- _INSTRUCTION_
A faithful, word-for-word transcription of all the data is what is needed.

- _LISTED ENTRIES_
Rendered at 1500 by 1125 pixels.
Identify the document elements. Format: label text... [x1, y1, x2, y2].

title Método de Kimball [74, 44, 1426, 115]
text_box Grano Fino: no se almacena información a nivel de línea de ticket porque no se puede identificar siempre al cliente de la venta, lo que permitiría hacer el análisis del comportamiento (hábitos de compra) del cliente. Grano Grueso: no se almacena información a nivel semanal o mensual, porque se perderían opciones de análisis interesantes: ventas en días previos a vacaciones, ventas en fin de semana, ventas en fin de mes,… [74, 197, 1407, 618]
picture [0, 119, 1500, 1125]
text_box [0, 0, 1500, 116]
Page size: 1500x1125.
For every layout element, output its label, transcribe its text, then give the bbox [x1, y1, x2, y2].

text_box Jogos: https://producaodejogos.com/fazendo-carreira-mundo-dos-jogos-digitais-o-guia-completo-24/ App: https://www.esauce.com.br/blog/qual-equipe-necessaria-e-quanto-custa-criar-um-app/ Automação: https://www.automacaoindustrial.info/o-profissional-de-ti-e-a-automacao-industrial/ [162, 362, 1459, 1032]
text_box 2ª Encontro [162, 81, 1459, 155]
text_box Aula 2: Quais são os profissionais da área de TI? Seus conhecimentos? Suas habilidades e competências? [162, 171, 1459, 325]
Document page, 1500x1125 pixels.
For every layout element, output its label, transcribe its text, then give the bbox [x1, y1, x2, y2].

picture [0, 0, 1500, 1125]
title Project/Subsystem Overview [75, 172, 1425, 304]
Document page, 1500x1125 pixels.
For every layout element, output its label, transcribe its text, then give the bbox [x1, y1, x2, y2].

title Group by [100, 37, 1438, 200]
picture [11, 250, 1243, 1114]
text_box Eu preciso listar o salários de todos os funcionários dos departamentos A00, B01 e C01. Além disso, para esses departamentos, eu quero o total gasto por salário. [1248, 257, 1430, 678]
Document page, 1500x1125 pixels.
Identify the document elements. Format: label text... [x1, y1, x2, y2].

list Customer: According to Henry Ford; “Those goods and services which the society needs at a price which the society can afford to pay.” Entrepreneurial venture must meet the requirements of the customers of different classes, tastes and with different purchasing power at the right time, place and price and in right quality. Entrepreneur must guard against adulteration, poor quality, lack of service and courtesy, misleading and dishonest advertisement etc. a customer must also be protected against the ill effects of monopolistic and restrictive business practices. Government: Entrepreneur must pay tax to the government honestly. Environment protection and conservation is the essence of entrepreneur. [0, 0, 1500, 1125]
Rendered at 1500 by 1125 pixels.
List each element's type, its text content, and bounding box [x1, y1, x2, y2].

- _ANSWER TO THE EXERCISE_
Rendered at 1500 by 1125 pixels.
Identify the document elements. Format: label text... [x1, y1, x2, y2].

title Método de Kimball [74, 44, 1426, 115]
text_box Grano Fino: no se almacena información a nivel de línea de ticket porque no se puede identificar siempre al cliente de la venta, lo que permitiría hacer el análisis del comportamiento (hábitos de compra) del cliente. Grano Grueso: no se almacena información a nivel semanal o mensual, porque se perderían opciones de análisis interesantes: ventas en días previos a vacaciones, ventas en fin de semana, ventas en fin de mes,… [74, 197, 1407, 618]
picture [0, 119, 1500, 1125]
text_box [0, 0, 1500, 116]
Page size: 1500x1125.
For every layout element, output its label, transcribe its text, then give the bbox [x1, y1, x2, y2].

text_box Jogos: https://producaodejogos.com/fazendo-carreira-mundo-dos-jogos-digitais-o-guia-completo-24/ App: https://www.esauce.com.br/blog/qual-equipe-necessaria-e-quanto-custa-criar-um-app/ Automação: https://www.automacaoindustrial.info/o-profissional-de-ti-e-a-automacao-industrial/ [162, 362, 1459, 1032]
text_box 2ª Encontro [162, 81, 1459, 155]
text_box Aula 2: Quais são os profissionais da área de TI? Seus conhecimentos? Suas habilidades e competências? [162, 171, 1459, 325]
Document page, 1500x1125 pixels.
For every layout element, output its label, transcribe its text, then give the bbox [x1, y1, x2, y2].

picture [0, 0, 1500, 1125]
title Project/Subsystem Overview [75, 172, 1425, 304]
Document page, 1500x1125 pixels.
For every layout element, output its label, transcribe its text, then give the bbox [x1, y1, x2, y2].

title Group by [100, 37, 1438, 200]
picture [11, 250, 1243, 1114]
text_box Eu preciso listar o salários de todos os funcionários dos departamentos A00, B01 e C01. Além disso, para esses departamentos, eu quero o total gasto por salário. [1248, 257, 1430, 678]
Document page, 1500x1125 pixels.
Identify the document elements. Format: label text... [x1, y1, x2, y2].

list Customer: According to Henry Ford; “Those goods and services which the society needs at a price which the society can afford to pay.” Entrepreneurial venture must meet the requirements of the customers of different classes, tastes and with different purchasing power at the right time, place and price and in right quality. Entrepreneur must guard against adulteration, poor quality, lack of service and courtesy, misleading and dishonest advertisement etc. a customer must also be protected against the ill effects of monopolistic and restrictive business practices. Government: Entrepreneur must pay tax to the government honestly. Environment protection and conservation is the essence of entrepreneur. [0, 0, 1500, 1125]
Rendered at 1500 by 1125 pixels.
List each element's type, its text content, and bounding box [x1, y1, x2, y2].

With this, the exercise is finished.